Opinions - 29.07.2020

L'édito de Taoufik Habaieb: Droit dans la confrontation… positive?

Taoufik Habaieb: Droit dans la confrontation… positive

Il a résolument pris sa décision. Kaïs Saïed est dans la confrontation. Le projet porté, neuf mois, depuis son accession le 23 octobre dernier à Carthage, enfante un mutant. Kaïs Saïed n’est plus dans l’idéalisme qui avait fait vibrer pas moins de 72,7 % des votants. A l’exercice du pouvoir, il découvre avec stupéfaction la désillusion face au réel, l’ampleur du désastre. Les révélations ne font que le conforter dans ses propres certitudes: le choc est rude.

Tout changer, même si tout ne peut être changé, croit-il profondément. L’anormal, érigé en norme, n’est plus acceptable. Il va falloir réinventer, recomposer, changer de paradigmes. Aux manettes du commandement, Kaïs Saïed est désormais bien informé. Il sait tout - et il le déclare en mise en garde - des collusions et conspirations, des complots internes et externes, et des défections. Édifié par la désinvolture d’une bonne partie de la classe politique, il réalise cependant que sa marge de manœuvre est rétrécie. Mais aussi qu’une fenêtre de tir peut se préciser. Il tire !

Peu convaincu des partis et désespéré des faux messies, Saïed mise sur les indépendants. Quitte à acter publiquement une rupture avec une classe politique inepte. Un pari, non sans risques, en plein régime parlementaire qui fait bouillonner la Tunisie en cocotte-minute frisant l’explosion.

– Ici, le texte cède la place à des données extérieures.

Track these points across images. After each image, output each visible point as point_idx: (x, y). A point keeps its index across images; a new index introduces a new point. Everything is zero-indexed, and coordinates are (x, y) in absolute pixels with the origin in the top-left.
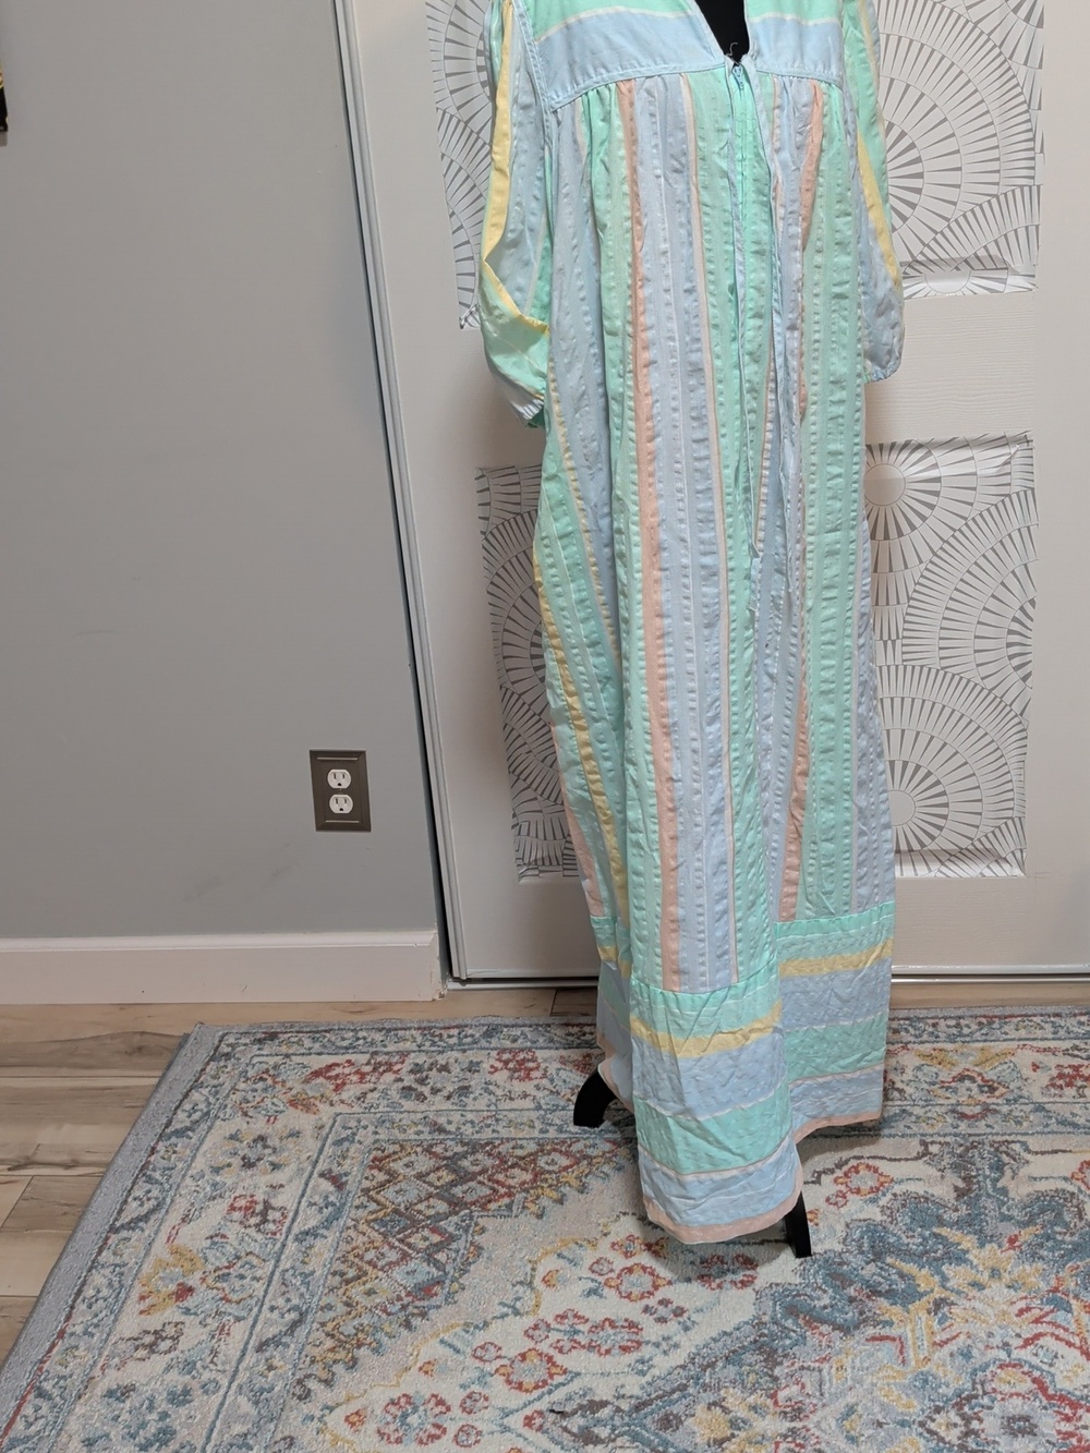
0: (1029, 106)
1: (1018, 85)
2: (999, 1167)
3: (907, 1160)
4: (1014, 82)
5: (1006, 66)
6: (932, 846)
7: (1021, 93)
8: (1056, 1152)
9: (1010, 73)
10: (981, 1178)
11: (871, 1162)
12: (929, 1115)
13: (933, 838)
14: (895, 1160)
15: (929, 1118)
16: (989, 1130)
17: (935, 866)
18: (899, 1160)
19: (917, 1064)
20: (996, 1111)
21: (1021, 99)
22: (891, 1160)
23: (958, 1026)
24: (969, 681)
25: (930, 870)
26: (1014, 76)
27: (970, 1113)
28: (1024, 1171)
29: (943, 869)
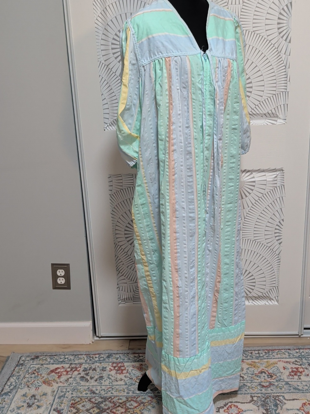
0: (286, 67)
1: (282, 60)
2: (276, 405)
3: (247, 403)
4: (281, 59)
5: (279, 54)
6: (250, 295)
7: (283, 63)
8: (294, 400)
9: (280, 57)
10: (271, 410)
11: (236, 404)
12: (252, 386)
13: (250, 293)
14: (243, 403)
15: (252, 387)
16: (272, 392)
17: (251, 301)
18: (244, 403)
19: (247, 367)
20: (273, 385)
21: (283, 65)
22: (242, 403)
23: (259, 353)
24: (263, 244)
25: (249, 303)
26: (281, 58)
27: (265, 385)
28: (284, 407)
29: (253, 302)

Le choix de Hichem Mechichi pour former le nouveau gouvernement illustre cette rupture. Elle marque la volonté de Saïed de s’installer dans la confrontation, le refus des monopoles, la dénonciation des oukases. Ceux qui le connaissent bien savent qu’il s’était structuré depuis sa jeunesse dans la défensive face à une autorité injustement subie. Il en avait fait lui-même les frais à différentes périodes de sa vie d’étudiant, puis de son parcours d’universitaire. D’ailleurs, ce n’est pas par hasard qu’il a obstinément choisi la filière droit,  s’engageant dans le rétablissement de la justice.

De la défense, Saïed passe à l’attaque. Au nom de ses valeurs et convictions. Il sait que le temps lui est compté et qu’il doit s’atteler au plus vite à l’accomplissement de ses promesses électorales, la justice et la dignité, mais plus encore, l’amorce du bien-être. C’est ce qu’il ne trouve ni dans les programmes du gouvernement sortant, des partis au pouvoir et des élus au Bardo, ni dans leurs actions. Abasourdi par leurs affrontements violents, au détriment de l’essentiel, pourtant si urgent, il n’hésite pas à lancer l’assaut, bravant l’establishment solidement installé d’Ennahdha et les tirs ininterrompus de la coalition Al Karama et autres groupes. Sauf que le bras de fer n’est guère la meilleure posture.

Confrontation ne signifie pas affrontement, comme certains pourraient le croire. Pacifique, positive, mais ciblée, désignant les vis-à-vis à mettre en cohésion, elle est espérée en une quête d’harmonie, dans l’espoir d’un consensus.

Face au désastre économique et financier qui se profile et l’implosion sociale annoncée, il sait que le pays a besoin, plus que jamais, d’unité, de solidarité et de concorde.

Qui est capable de rassembler les Tunisiens et de les fédérer autour d’objectifs communs, salutaires? Si des hommes et des femmes de bonne volonté existent, mais en tant qu’individus épars, aucune force politique n’a jusque-là fait preuve d’un leadership reconnu. Aucun plan de sauvetage économique et social n’a aussi été élaboré par le gouvernement.

La responsabilité de Kaïs Saïed est à présent encore plus lourde à porter. La priorité absolue est au secours. Pour assurer un minimum de revenu aux plus démunis, et renflouer la trésorerie de l’entreprise mise à genoux, confrontée aux licenciements, menacée de faillite. L’urgence est également politique. Il appartient au chef de l’État de créer, loin des antagonismes et des tensions, les conditions nécessaires à un climat politique apaisé. En démineur, rassembleur, quitte à châtier les réfractaires, il sera ainsi dans son rôle premier.

La révision de la Constitution est incontournable. Tout comme celle du code électoral et de nombre d’autres textes régissant la vie publique, le financement des partis politiques et des médias étatiques. Ce vaste et déterminant chantier ne saurait s’opérer sans un environnement propice, sans inclusion et sans délibérations citoyennes. Un autre défi à relever, une fois les premières urgences de ces jours secourues.